Task -
Your copy of the entries must be exact, and it must not include the pictures.

Data shown -
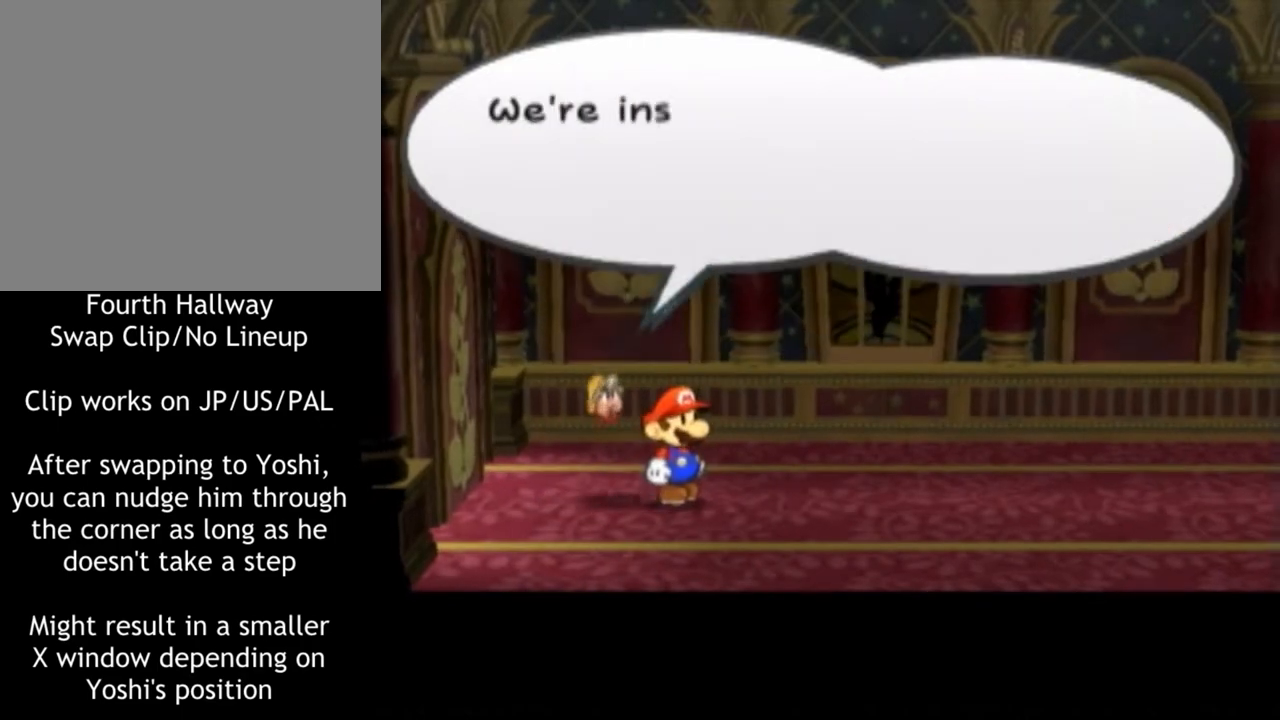
Gameplay with a controller (Nintendo layout); each line is a JSON object with the inputs held at the frame after it. "events" lists button and stick changes between this image and that frame as [ms after this image, input, new state], when the widget could be followed in between. Not read: L3 R1 R3.
{"buttons": [], "left_stick": "center", "right_stick": "center", "events": []}
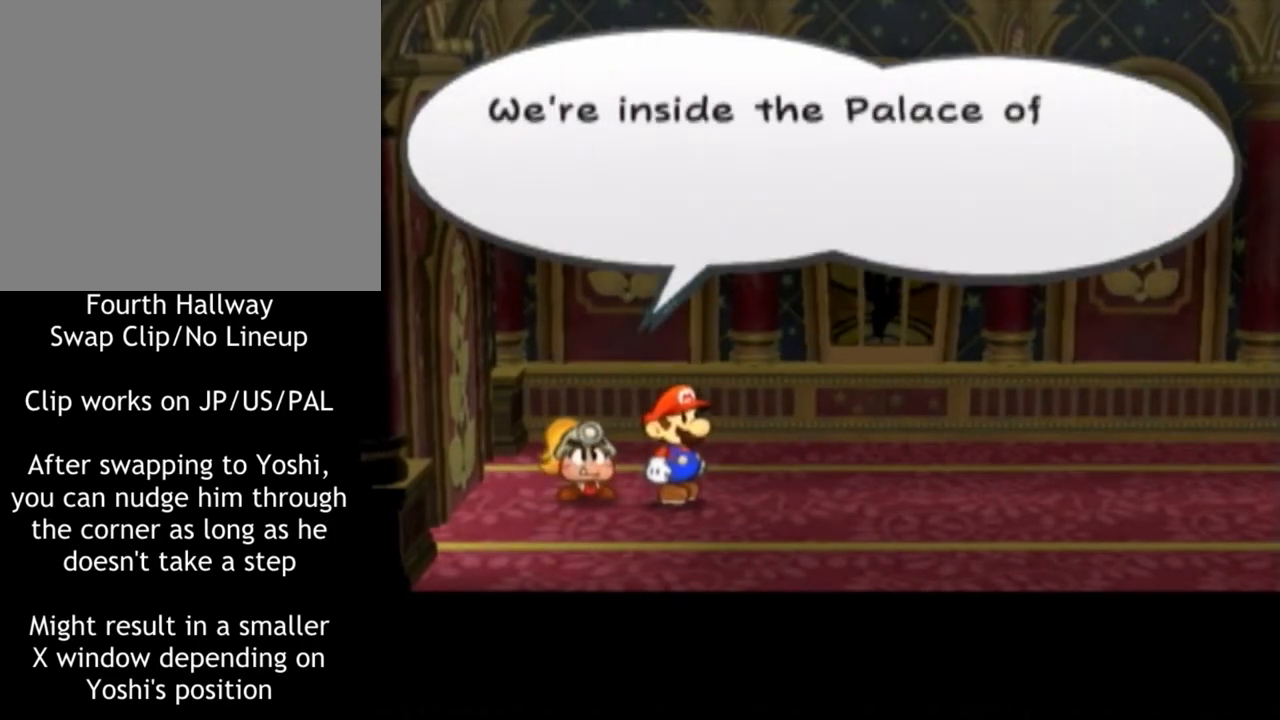
{"buttons": [], "left_stick": "center", "right_stick": "center", "events": []}
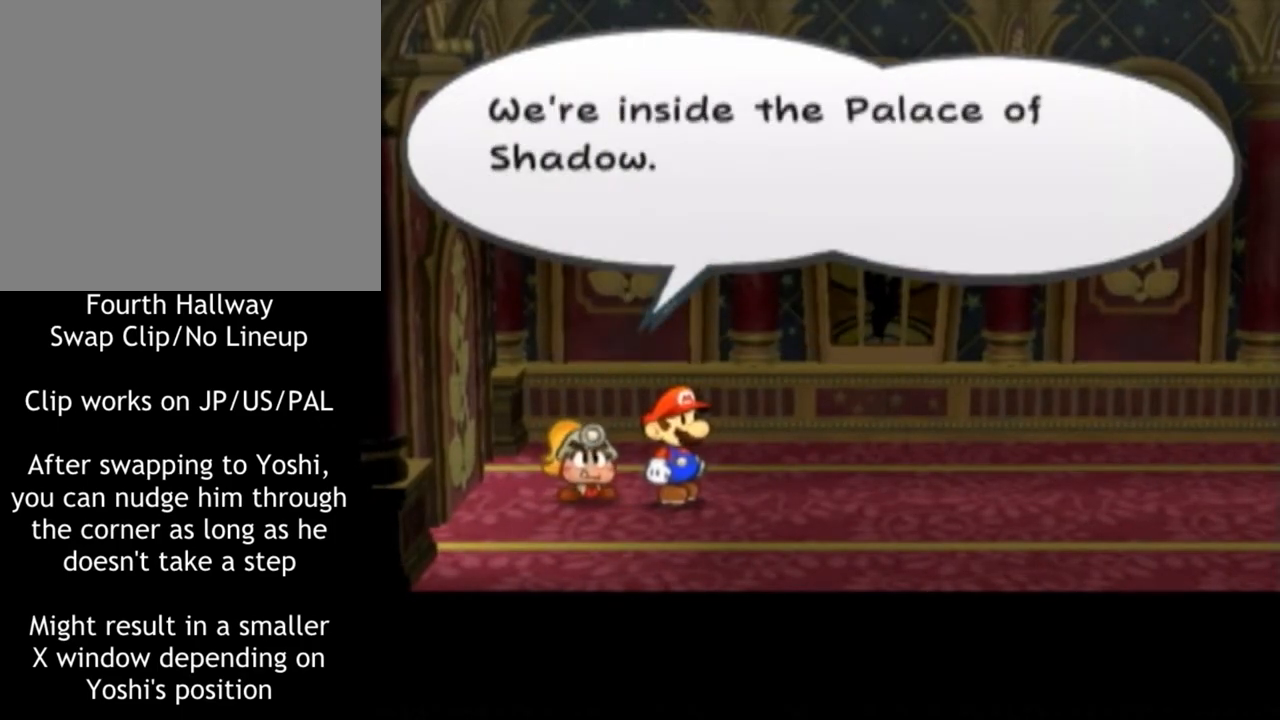
{"buttons": [], "left_stick": "center", "right_stick": "center", "events": []}
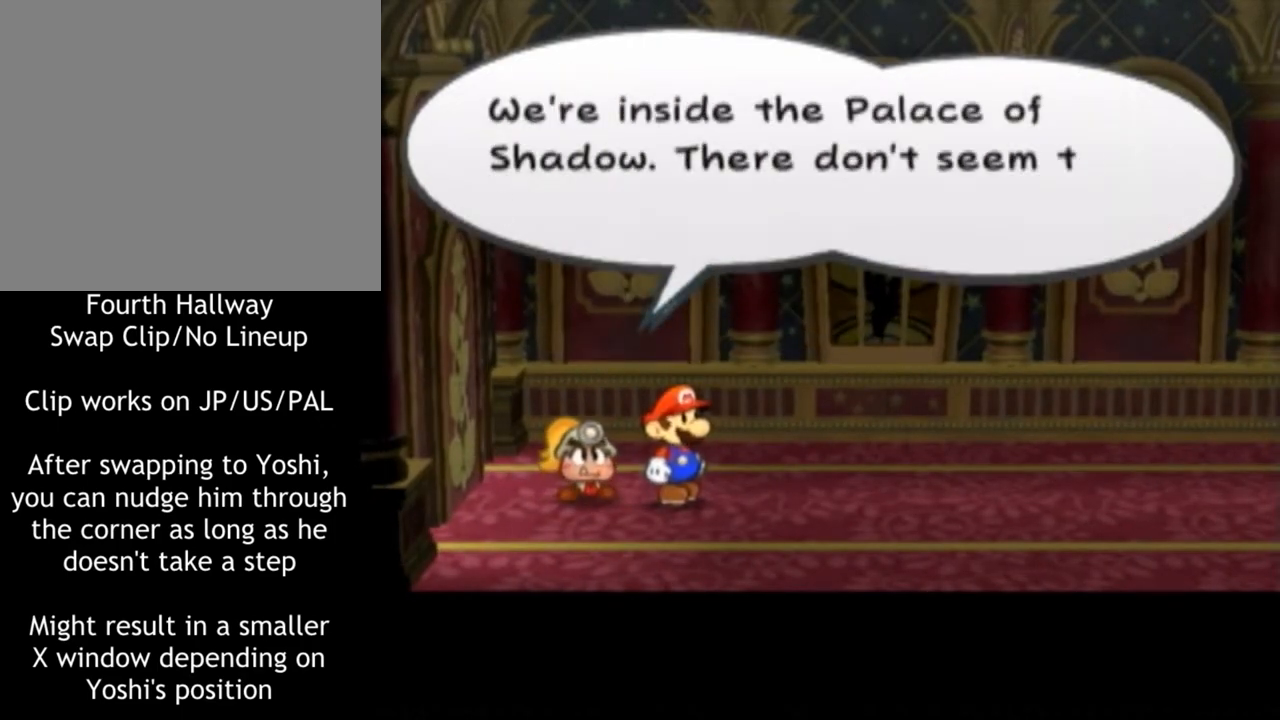
{"buttons": [], "left_stick": "center", "right_stick": "center", "events": []}
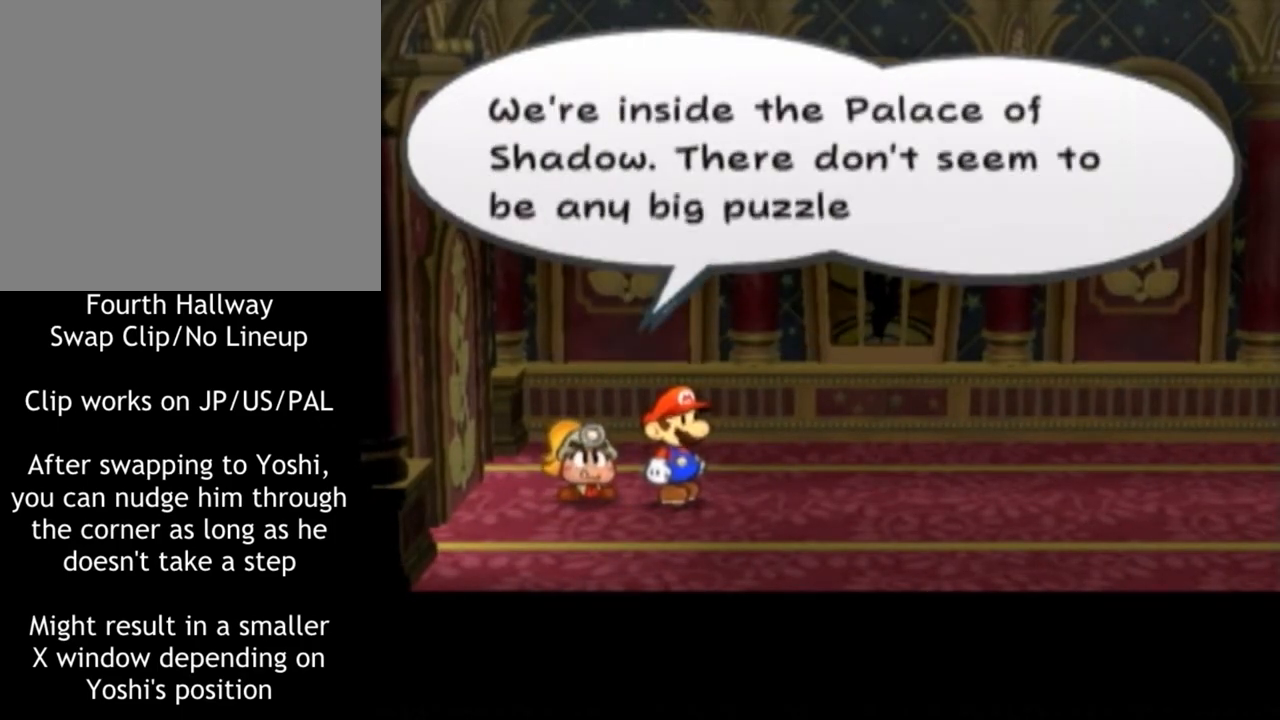
{"buttons": [], "left_stick": "center", "right_stick": "center", "events": []}
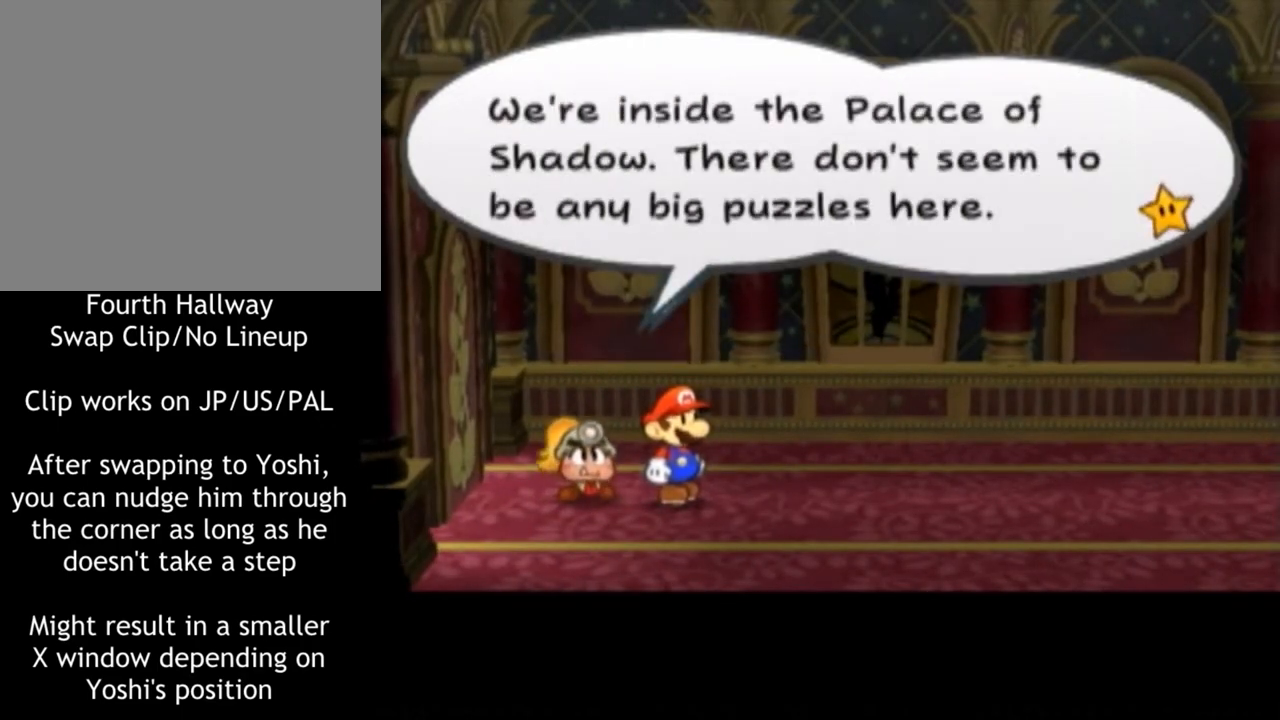
{"buttons": ["X"], "left_stick": "center", "right_stick": "center", "events": [[434, "X", "down"]]}
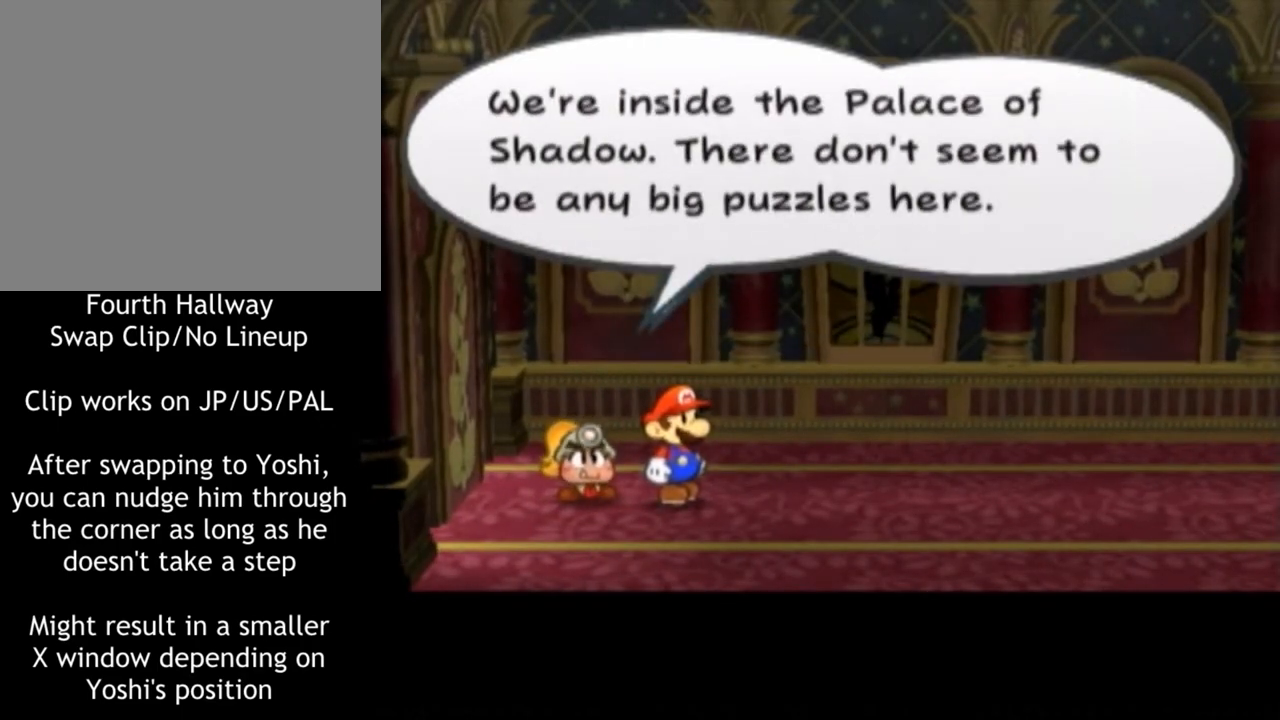
{"buttons": ["DPAD_LEFT"], "left_stick": "center", "right_stick": "center", "events": [[150, "X", "up"], [500, "DPAD_LEFT", "down"]]}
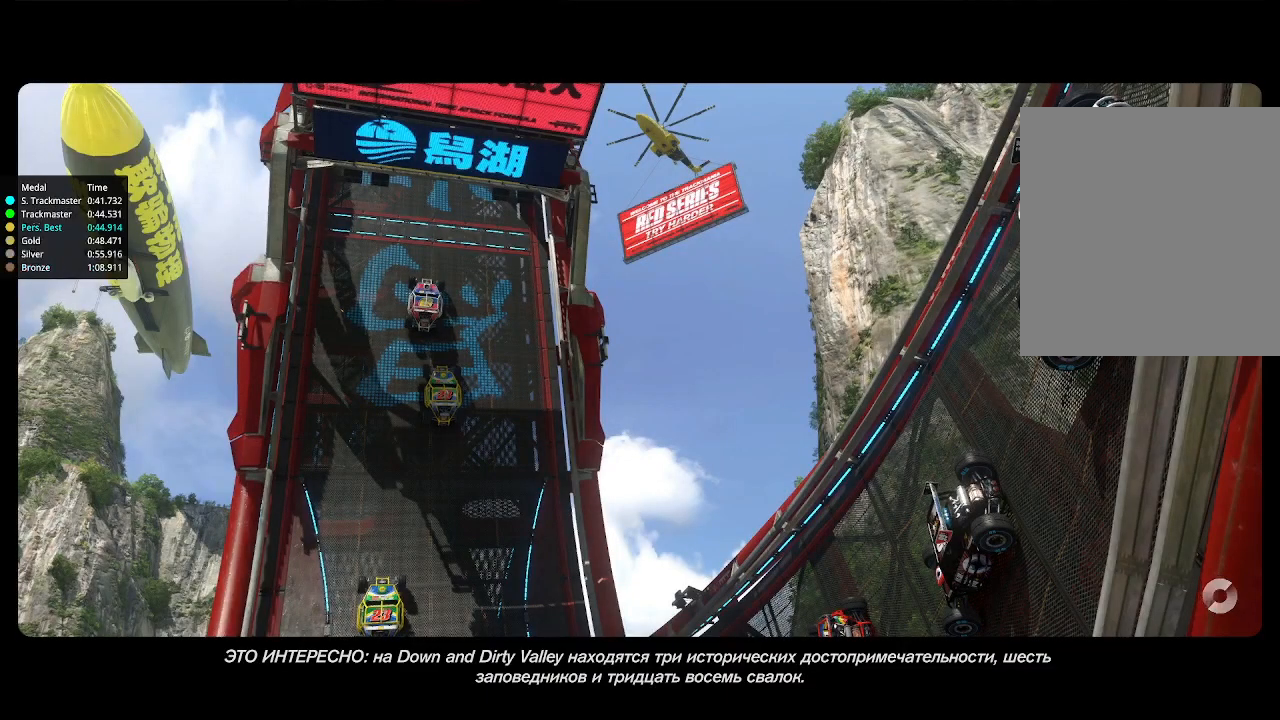
Gameplay with keyboard; each line is a JSON object with the keys held at the frame after it. "events" lists presses ("down") and releases ("up") of "down", "left", "right" and "up" between this image and that frame as [ms after this image, input, new state], when the widget could be followed in between. No other keys are recorded. Mouse input is not recorded.
{"keys": [], "events": []}
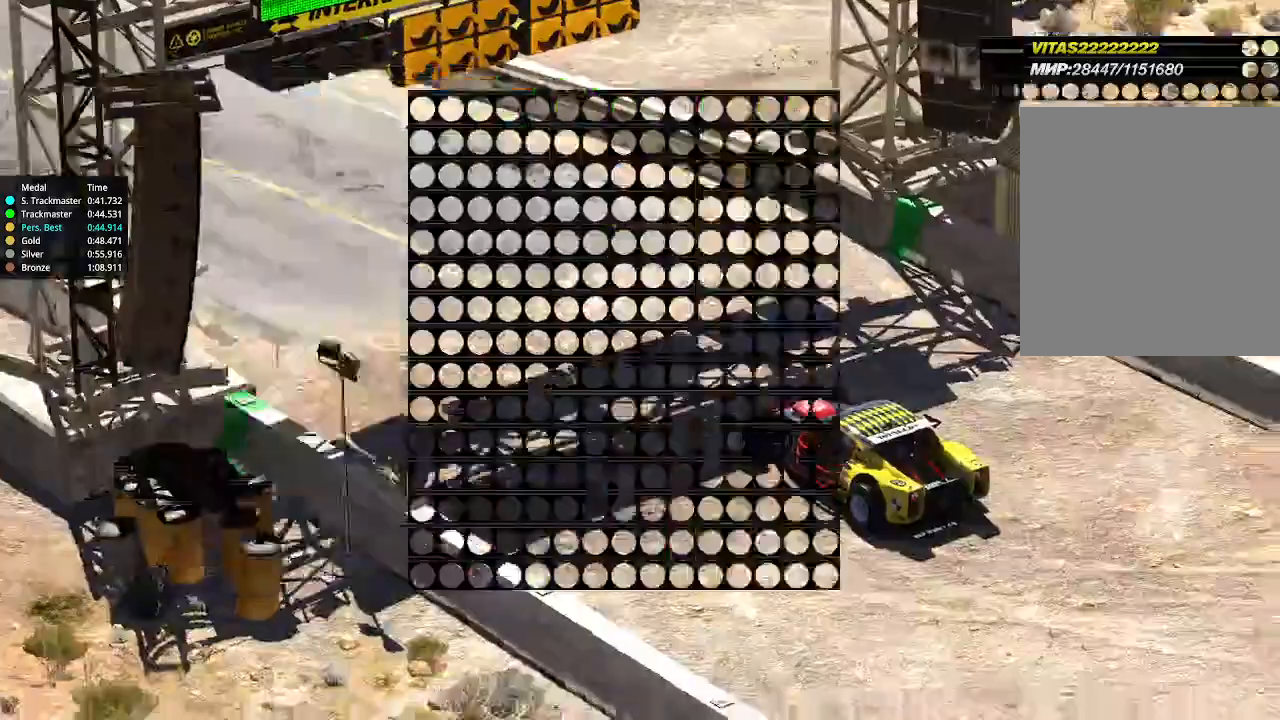
{"keys": [], "events": []}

Written response -
Gameplay with a controller (Nintendo layout); each line is a JSON object with the inputs held at the frame after it. "events" lists button and stick changes between this image and that frame as [ms after this image, input, new state], when the widget could be followed in between. Not read: L3 R1 R3.
{"buttons": [], "left_stick": "center", "right_stick": "center", "events": []}
{"buttons": [], "left_stick": "center", "right_stick": "center", "events": []}
{"buttons": [], "left_stick": "center", "right_stick": "center", "events": []}
{"buttons": [], "left_stick": "center", "right_stick": "center", "events": []}
{"buttons": [], "left_stick": "center", "right_stick": "center", "events": []}
{"buttons": ["X"], "left_stick": "center", "right_stick": "center", "events": [[434, "X", "down"]]}
{"buttons": ["DPAD_LEFT"], "left_stick": "center", "right_stick": "center", "events": [[150, "X", "up"], [500, "DPAD_LEFT", "down"]]}
Gameplay with keyboard; each line is a JSON object with the keys held at the frame after it. "events" lists presses ("down") and releases ("up") of "down", "left", "right" and "up" between this image and that frame as [ms after this image, input, new state], when the widget could be followed in between. No other keys are recorded. Mouse input is not recorded.
{"keys": [], "events": []}
{"keys": [], "events": []}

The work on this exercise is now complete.